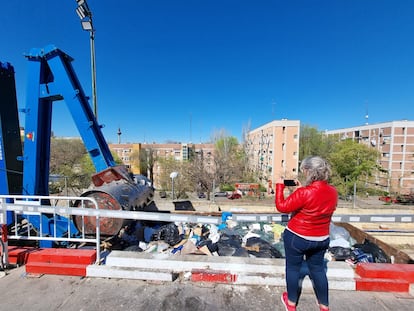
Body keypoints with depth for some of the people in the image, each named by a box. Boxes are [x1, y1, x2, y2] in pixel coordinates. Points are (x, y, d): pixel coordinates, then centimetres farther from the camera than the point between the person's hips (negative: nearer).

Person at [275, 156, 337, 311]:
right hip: (321, 239, 6)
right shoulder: (333, 192, -7)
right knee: (318, 269, 24)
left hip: (297, 238, -5)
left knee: (293, 268, 15)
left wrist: (279, 186, -11)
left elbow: (282, 207, -20)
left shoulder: (304, 193, -29)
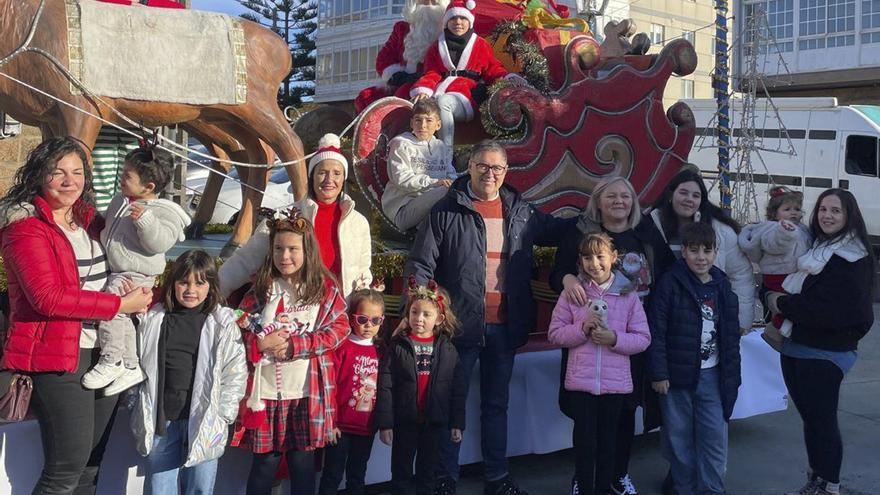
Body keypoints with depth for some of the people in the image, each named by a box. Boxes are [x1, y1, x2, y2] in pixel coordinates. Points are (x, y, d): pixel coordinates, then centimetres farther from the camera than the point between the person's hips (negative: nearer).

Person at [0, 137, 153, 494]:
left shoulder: (90, 221, 13)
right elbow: (48, 297, -19)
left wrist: (143, 293, 3)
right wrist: (120, 305, -16)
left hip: (104, 353, 7)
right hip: (58, 354, -7)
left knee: (91, 464, 14)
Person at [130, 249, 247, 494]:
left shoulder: (223, 323, -1)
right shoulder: (153, 319, 5)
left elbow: (236, 372, -3)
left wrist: (222, 415, -6)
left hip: (204, 423, -2)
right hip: (161, 421, 2)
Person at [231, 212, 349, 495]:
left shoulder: (325, 288, 2)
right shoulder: (261, 289, 5)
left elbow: (339, 328, -6)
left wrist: (296, 345, -14)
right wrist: (260, 344, -17)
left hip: (308, 389, 0)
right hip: (266, 388, 1)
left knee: (303, 460, 8)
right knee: (265, 460, 8)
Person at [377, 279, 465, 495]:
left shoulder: (447, 348, 0)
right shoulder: (397, 345, -6)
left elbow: (457, 389, 2)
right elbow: (385, 386, -9)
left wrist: (457, 423, 1)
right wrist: (385, 423, -12)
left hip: (435, 422, 2)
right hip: (405, 420, -1)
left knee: (427, 472, 14)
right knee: (401, 472, 10)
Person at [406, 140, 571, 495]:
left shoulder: (522, 212, 7)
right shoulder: (446, 212, -5)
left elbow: (557, 231, 23)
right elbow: (420, 267, -6)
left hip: (505, 327, 4)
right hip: (460, 325, -4)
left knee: (497, 404, 16)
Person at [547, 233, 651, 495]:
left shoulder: (628, 294, -2)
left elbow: (643, 339, -1)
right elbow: (554, 333, -1)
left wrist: (615, 339, -17)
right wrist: (581, 329, -17)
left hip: (616, 382, 1)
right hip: (581, 380, -1)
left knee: (608, 439, 14)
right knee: (584, 438, 6)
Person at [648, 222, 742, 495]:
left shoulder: (722, 287, 4)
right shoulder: (670, 284, -9)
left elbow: (731, 336, 9)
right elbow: (656, 331, -10)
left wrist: (732, 375, 8)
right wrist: (658, 373, -12)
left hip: (712, 375, 3)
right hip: (677, 374, -3)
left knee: (715, 437, 4)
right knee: (679, 437, 8)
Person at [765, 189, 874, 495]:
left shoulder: (852, 259, -11)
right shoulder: (814, 248, 13)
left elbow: (827, 309, -22)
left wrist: (782, 304, -13)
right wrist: (773, 296, -2)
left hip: (826, 354, -8)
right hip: (795, 348, 8)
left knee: (823, 421, -2)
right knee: (810, 418, 15)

▶ [TASK TO CARRY OUT]: Nothing but the lines above from the one containing "right hip: (266, 388, 1)" through the one containing "left knee: (427, 472, 14)" should appear in the answer, each repeated exactly.

▶ [YOUR RESPONSE]:
right hip: (266, 388, 1)
left knee: (303, 460, 8)
right knee: (265, 460, 8)
Person at [377, 279, 465, 495]:
left shoulder: (447, 348, 0)
right shoulder: (397, 345, -6)
left elbow: (457, 389, 2)
right elbow: (385, 386, -9)
left wrist: (457, 423, 1)
right wrist: (385, 423, -12)
left hip: (435, 422, 2)
right hip: (405, 420, -1)
left knee: (427, 472, 14)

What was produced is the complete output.